J’aime marcher pour rentrer chez moi. Marcher, penser et observer les nuages. Un peu, plus tard je pense à Léonie, la sœur de ma grand-mère. En 1915, à l’âge de 14 ans, elle a quitté son village marnais. Les villages alentours étaient détruits. Ses parents l’ont confié à une riche héritière, qui partait en exil à Cannes. Elle cherchait une Dame de compagnie pour l’accompagner et s’occuper de son intendance en exil. Elle était tellement jeune Léonie, 14 ans. Elle n’avait jamais quitté son village. L’ailleurs c’était l’inconnu et pour rejoindre l’inconnu, la côte d’Azur, il fallait traverser un pays en guerre.

Sans doute parce que j’ai vécu mon enfance dans l’Est de la France, dans une région où la mémoire liée à la guerre de quatorze est importante, ces morts de 14-18 j’y pense souvent. Parfois quand je reste trop longtemps à observer un nuage, j’ai l’impression de les apercevoir. Ils me saluent, c’est un moment très doux. Léonie, comme l’été dernier, elle est revenue, je l’ai entendue me murmurer merci. Léonie, merci pour quoi ? merci de continuer à écrire ton histoire ?

A propos de Isabelle Vauquois

Vit à Mérignac, à deux pas de Bordeaux. Lieux d'inspiration : Vallée de la Vézère, Bayonne, Bordeaux, l'Adour et la Garonne, la côte sud landaise. Depuis 2018, découvre l’écriture avec les ateliers de Claire Lecoeur. Première expérience Tiers livre en 2023 avec "le Grand carnet". Plus j'apprends à écrire, plus j'apprends à lire ! Un projet en cours sur les nuages, l'atelier Recto-verso et l'énergie collective, boostant pour avancer.. .

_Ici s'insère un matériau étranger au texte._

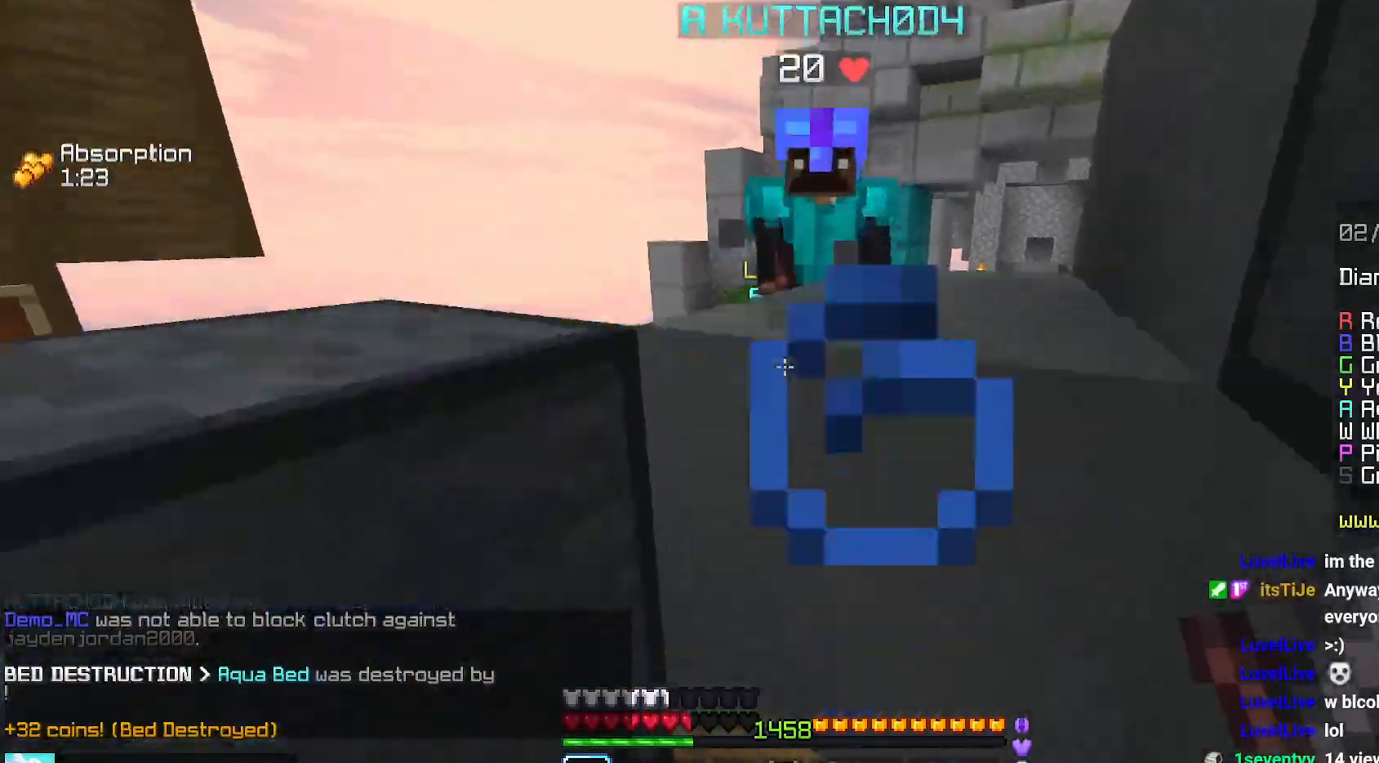
{"keys": ["space", "up"], "mouse": ["left"], "events": [[34, "mouse_left", "up"], [50, "down", "down"], [350, "down", "up"], [367, "mouse_left", "down"], [367, "mouse_right", "down"], [400, "up", "down"], [434, "mouse_right", "up"], [467, "space", "down"]]}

9 commentaires à propos de “#rectoverso #06 | Léonie”

  1. Ai aimé vous suivre ainsi que le grand-père et Léonie, dans la salle de cinéma, le long de la Garonne, l’Alsace, la Côte d’Azur. Merci pour cette histoire.

  2. « Parfois quand je reste trop longtemps à observer un nuage, j’ai l’impression de les apercevoir. Ils me saluent, c’est un moment très doux. » de l’écran au ciel des morts. Une voix douce.